Open Expertium opened 2 weeks ago
I find out a case which may help us to clarify the problem:
rating | stability | count |
---|---|---|
again | 0.47 | 65 |
hard | 0.27 | 8587 |
good | 1.13 | 15614 |
easy | 100.0 | 4348 |
Intuitively, we need to decrease the stability of again
. And the degree of decrement should depend on the sample size.

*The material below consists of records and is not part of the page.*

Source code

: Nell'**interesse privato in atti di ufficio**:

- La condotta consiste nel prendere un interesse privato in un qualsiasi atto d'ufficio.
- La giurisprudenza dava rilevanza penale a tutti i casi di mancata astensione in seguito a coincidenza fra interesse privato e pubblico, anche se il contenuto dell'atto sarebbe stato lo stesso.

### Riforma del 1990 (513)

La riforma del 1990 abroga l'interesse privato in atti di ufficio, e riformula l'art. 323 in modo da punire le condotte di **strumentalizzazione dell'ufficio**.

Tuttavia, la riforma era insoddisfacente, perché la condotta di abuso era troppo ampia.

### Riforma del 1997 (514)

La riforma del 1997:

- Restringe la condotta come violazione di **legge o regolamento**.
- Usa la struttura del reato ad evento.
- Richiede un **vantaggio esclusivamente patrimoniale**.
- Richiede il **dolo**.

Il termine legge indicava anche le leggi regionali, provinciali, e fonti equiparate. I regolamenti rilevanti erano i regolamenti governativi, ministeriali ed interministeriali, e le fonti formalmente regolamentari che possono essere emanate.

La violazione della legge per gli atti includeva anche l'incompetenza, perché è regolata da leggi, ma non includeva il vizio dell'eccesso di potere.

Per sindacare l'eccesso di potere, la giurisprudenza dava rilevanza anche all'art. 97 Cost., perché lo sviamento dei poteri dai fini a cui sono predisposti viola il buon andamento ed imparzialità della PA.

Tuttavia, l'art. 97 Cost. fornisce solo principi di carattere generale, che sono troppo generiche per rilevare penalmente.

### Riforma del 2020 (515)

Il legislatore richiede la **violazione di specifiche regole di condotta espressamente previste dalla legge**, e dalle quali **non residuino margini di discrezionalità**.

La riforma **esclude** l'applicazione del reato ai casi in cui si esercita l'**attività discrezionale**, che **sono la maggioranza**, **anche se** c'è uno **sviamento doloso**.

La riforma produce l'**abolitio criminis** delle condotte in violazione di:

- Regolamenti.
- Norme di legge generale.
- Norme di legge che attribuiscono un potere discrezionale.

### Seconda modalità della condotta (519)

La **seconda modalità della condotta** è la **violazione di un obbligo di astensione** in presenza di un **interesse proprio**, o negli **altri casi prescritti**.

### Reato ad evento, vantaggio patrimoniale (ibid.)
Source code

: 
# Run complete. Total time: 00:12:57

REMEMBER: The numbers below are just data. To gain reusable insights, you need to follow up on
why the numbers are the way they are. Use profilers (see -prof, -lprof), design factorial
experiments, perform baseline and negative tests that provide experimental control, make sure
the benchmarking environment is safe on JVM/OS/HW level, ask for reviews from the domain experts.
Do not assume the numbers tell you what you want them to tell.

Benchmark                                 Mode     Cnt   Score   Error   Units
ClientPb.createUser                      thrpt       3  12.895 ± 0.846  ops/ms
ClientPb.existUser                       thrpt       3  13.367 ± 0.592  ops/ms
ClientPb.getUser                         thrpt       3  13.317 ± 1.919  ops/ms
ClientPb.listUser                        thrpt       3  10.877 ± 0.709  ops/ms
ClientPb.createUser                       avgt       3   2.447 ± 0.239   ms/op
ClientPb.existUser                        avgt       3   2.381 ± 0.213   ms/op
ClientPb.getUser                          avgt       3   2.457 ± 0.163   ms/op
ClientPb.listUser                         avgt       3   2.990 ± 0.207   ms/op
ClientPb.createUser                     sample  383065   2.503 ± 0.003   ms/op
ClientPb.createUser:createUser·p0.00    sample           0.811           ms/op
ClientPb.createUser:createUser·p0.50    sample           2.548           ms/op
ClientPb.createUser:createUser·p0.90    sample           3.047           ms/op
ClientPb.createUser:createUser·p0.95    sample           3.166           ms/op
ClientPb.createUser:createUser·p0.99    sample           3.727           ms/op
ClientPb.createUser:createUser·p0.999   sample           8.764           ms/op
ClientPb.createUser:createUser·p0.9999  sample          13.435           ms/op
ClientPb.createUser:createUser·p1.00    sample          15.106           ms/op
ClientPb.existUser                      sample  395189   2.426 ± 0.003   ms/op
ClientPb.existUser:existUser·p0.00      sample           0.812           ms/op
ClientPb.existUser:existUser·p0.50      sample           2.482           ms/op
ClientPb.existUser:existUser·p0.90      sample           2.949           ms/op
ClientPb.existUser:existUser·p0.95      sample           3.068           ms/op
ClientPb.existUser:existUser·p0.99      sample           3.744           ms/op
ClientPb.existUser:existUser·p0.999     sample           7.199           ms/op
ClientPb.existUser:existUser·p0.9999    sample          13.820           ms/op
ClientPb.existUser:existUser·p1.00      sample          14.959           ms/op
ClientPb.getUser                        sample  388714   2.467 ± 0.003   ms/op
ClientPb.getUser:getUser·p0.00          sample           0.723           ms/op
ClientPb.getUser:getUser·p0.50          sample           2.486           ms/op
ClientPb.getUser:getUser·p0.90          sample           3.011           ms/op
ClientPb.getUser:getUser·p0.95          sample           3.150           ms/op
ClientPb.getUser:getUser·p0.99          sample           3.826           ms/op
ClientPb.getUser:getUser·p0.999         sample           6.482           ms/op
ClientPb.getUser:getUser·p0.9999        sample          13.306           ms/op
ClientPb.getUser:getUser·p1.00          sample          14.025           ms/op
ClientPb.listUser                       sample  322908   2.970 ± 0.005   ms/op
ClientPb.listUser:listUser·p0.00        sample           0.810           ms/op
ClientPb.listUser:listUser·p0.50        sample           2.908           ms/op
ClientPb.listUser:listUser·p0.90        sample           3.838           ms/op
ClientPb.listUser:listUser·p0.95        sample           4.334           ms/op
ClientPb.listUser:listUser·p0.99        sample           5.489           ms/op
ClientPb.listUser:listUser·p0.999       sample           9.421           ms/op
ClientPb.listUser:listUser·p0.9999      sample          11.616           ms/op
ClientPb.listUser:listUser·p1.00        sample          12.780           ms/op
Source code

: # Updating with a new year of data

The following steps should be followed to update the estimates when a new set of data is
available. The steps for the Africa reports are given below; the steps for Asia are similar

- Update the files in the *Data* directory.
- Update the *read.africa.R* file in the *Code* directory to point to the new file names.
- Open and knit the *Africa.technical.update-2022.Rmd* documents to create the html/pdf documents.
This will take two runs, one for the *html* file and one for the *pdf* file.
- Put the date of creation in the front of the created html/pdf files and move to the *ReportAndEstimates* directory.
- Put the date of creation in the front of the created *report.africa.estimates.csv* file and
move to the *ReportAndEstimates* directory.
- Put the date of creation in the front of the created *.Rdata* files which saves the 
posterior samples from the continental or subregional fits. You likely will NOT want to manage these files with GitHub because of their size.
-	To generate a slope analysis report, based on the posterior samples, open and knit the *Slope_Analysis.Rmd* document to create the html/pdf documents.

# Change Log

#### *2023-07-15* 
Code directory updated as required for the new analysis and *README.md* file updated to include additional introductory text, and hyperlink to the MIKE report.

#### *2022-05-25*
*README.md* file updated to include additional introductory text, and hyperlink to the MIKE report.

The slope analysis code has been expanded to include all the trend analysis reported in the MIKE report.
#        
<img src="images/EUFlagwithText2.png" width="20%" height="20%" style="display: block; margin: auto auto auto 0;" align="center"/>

I found a problem with the current way you estimate missing values of S0
import numpy as np
w1 = 3/5
w2 = 3/5
rating_stability = {1: 0.47, 2: 0.27, 3: 1.13, 4: 100.0}
def impute(rating_stability):
S0_1 = np.power(rating_stability[2], 1 / w1) * np.power(rating_stability[3], 1 - 1 / w1)
S0_2 = np.power(rating_stability[1], w1) * np.power(rating_stability[3], 1 - w1)
S0_3 = np.power(rating_stability[2], 1 - w2) * np.power(rating_stability[4], w2)
S0_4 = np.power(rating_stability[2], 1 - 1 / w2) * np.power(rating_stability[3], 1 / w2)
new_rating_stability = {1: round(S0_1, 4), 2: round(S0_2, 4), 3: round(S0_3, 4), 4: round(S0_4, 4)}
return new_rating_stability
new_rating_stability = impute(rating_stability)
print(new_rating_stability)
The result is {1: 0.104, 2: 0.6676, 3: 9.3874, 4: 2.9346}, which is non-monotonic. I had an idea related to using these estimates, but it seems that your method needs to be revised.
smooth_and_fill
isn't strict enough. We need Again < Hard < Good < Easy, not just Again <= Hard <= Good <= Easy. This is so that the user is less likely to see the same interval if learning steps are removed.